**ACTION ITEM:** What lines in the material hold the string "casing"? Return every one of them.

■ ■ ■ ■ ■

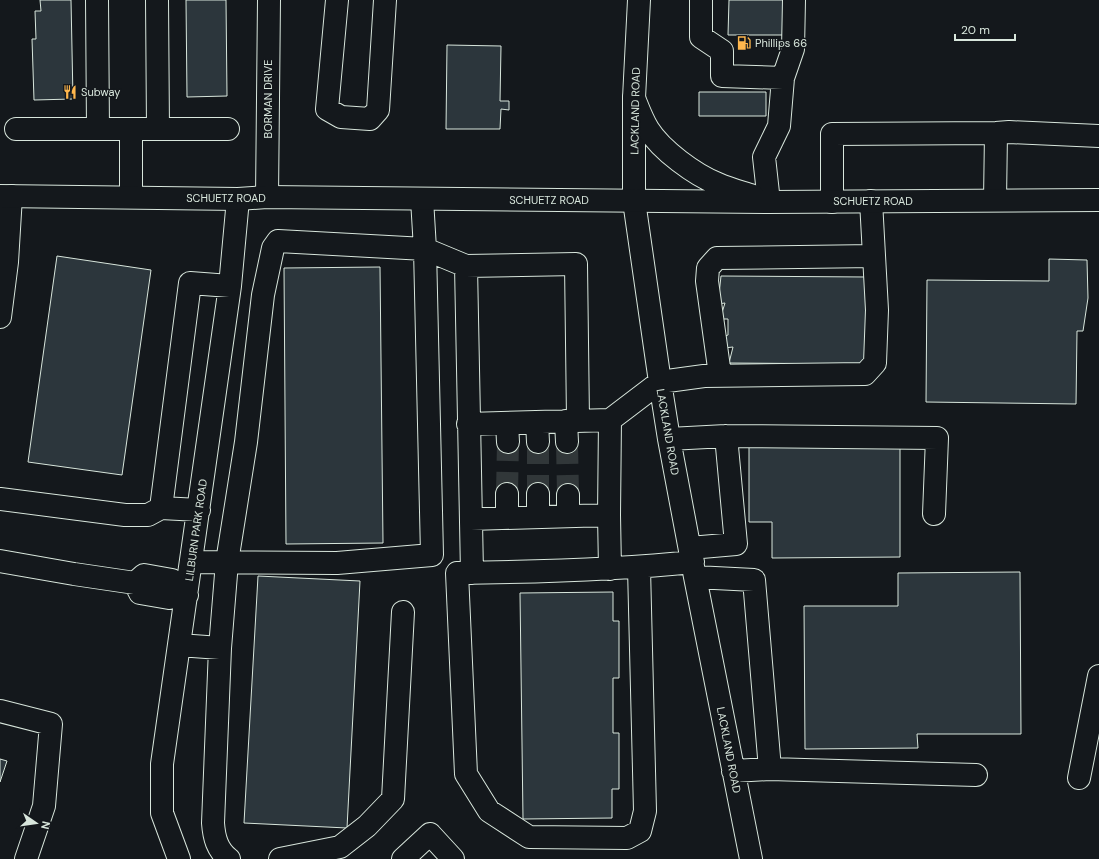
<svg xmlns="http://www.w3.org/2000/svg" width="1099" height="859" viewBox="0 0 1099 859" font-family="'DM Sans',sans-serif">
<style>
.building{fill:#2c363c;stroke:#d8e6dc}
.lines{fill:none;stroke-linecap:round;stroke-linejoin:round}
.minor-tunnel{stroke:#313739;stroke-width:22;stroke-dasharray:22 11;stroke-linecap:butt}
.minor-casing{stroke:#d8e6dc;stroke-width:24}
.major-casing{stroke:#d8e6dc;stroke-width:24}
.minor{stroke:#14181c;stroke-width:22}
.major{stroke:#14181c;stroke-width:22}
.labels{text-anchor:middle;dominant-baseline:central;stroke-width:3;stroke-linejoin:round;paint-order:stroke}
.poi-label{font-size:11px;fill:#d8e6dc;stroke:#14181c;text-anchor:start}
.street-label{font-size:11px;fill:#d8e6dc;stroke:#14181c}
</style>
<rect width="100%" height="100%" fill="#14181c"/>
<path class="building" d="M40,0H71L73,99L34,100L32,39H36L35,11H41Z
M186,0H226L227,96L187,97Z
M729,0H784L783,35H728Z
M447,45L501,46L500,101H509V110L501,109L500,129H446Z
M699,92H766V116H699Z
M57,256L151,270L122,475L28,462Z
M1049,259L1087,260L1088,298L1083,331H1077L1076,404L926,402L927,280L1049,281Z
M380,267L383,543L286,544L284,268Z
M721,276L868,277L869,357L862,364L729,363L733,347L724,348L725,336L728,335V319H720L725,303L718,304Z
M900,446V557L772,558V522H749V447Z
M1020,572L1021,734H917L918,748L805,749L804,606H898V573Z
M258,576L360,581L347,828L244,823Z
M613,592V621H619V678H613V733H619V789H612V818L523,819L520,593Z
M0,759L7,761L0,782Z"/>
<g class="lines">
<path class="minor-tunnel" d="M538,442V494
M567,442L568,495
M507,494L508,442"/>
<defs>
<path id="minor" d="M97,0L98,129H158L157,0
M337,0L327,109L341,117L370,119L378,110L385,0
M639,0L634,98V201L660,382L669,439L695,577L751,859
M701,0V37L722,51V76L783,78
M16,129H98
M158,129H228
M131,197V129
M267,197L269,0
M995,200L996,133
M769,202L764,157L779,126L783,78L793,49L794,0
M832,202V134L996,133L1009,132L1099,136
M0,317L7,262L11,196
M720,375L707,281L708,268L717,258L874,256
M566,421L567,442
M537,422L538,442
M507,423L508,442
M468,424L610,420
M669,439L726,436L937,438L934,514
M538,494V517
M568,495V516
M0,499L125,515H148L161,508L190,283L230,286
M161,508L199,510
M507,518V494
M471,519L609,515
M690,548L736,544L726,436
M0,561L74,574L135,583L144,575L172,580L179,594
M192,562L337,563L432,555L425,249L422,199
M610,569L609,515L610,420L660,382L704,376L865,374L875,363L877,310L871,201
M457,573L466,774L489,811L529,837L627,838L640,831L645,811L639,568
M458,573C537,572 615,570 693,562
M472,573L466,266L576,264L578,420
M695,577L754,580L770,769L976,775
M135,583L140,593L169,598L179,594L187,595
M179,645L220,648
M0,711L51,724L44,806L26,859
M733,771L770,769
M1079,778L1099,676
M179,859L162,813V764L230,286L238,199
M229,859C217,850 214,837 213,823L220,648L227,562L246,442L263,295L273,248L278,241L425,249L466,266
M280,859L340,847L367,826L393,799L403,612
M403,859L430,834L453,859"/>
<path id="major" d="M634,98C638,108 642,119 648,129C661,150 695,175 718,184C729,189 741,192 753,196
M0,196L238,199L267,197L769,202L1099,200"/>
</defs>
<use href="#minor" class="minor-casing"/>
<use href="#major" class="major-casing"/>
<use href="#minor" class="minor"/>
<use href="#major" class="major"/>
</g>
<defs>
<symbol id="fuel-bare" viewBox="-9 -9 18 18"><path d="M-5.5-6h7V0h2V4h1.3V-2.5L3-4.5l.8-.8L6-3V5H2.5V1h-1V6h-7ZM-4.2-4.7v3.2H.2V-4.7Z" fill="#ffb74d" stroke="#14181c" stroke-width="2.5" paint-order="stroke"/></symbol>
<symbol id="restaurant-bare" viewBox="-9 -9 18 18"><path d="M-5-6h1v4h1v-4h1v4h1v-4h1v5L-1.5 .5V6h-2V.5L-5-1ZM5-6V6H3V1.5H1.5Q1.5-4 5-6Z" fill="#ffb74d" stroke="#14181c" stroke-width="2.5" paint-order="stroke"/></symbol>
</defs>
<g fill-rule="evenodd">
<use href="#fuel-bare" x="734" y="33" width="20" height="20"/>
<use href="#restaurant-bare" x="60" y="82" width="20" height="20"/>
</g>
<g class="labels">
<g class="poi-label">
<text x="755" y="43">Phillips 66</text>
<text x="81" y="92">Subway</text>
</g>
<g class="street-label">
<text transform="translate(268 99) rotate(-90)">BORMAN DRIVE</text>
<text transform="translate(635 111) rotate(-89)">LACKLAND ROAD</text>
<text x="226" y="198">SCHUETZ ROAD</text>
<text x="549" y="200">SCHUETZ ROAD</text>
<text x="873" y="201">SCHUETZ ROAD</text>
<text transform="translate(668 432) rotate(80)">LACKLAND ROAD</text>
<text transform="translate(196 530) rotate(-82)">LILBURN PARK ROAD</text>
<text transform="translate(729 750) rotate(79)">LACKLAND ROAD</text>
</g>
</g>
<g transform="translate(36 823) rotate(103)" stroke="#14181c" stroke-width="3" paint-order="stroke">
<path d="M0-3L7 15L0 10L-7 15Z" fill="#d8e6dc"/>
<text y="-6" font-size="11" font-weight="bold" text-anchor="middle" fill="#d8e6dc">N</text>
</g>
<path d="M955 34v6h60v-6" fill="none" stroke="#d8e6dc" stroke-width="2"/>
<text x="961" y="34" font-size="12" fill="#d8e6dc" stroke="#14181c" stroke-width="3" paint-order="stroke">20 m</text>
</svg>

■ ■ ■ ■ ■

**ANSWER FOR THIS EXERCISE:**
.minor-casing{stroke:#d8e6dc;stroke-width:24}
.major-casing{stroke:#d8e6dc;stroke-width:24}
<use href="#minor" class="minor-casing"/>
<use href="#major" class="major-casing"/>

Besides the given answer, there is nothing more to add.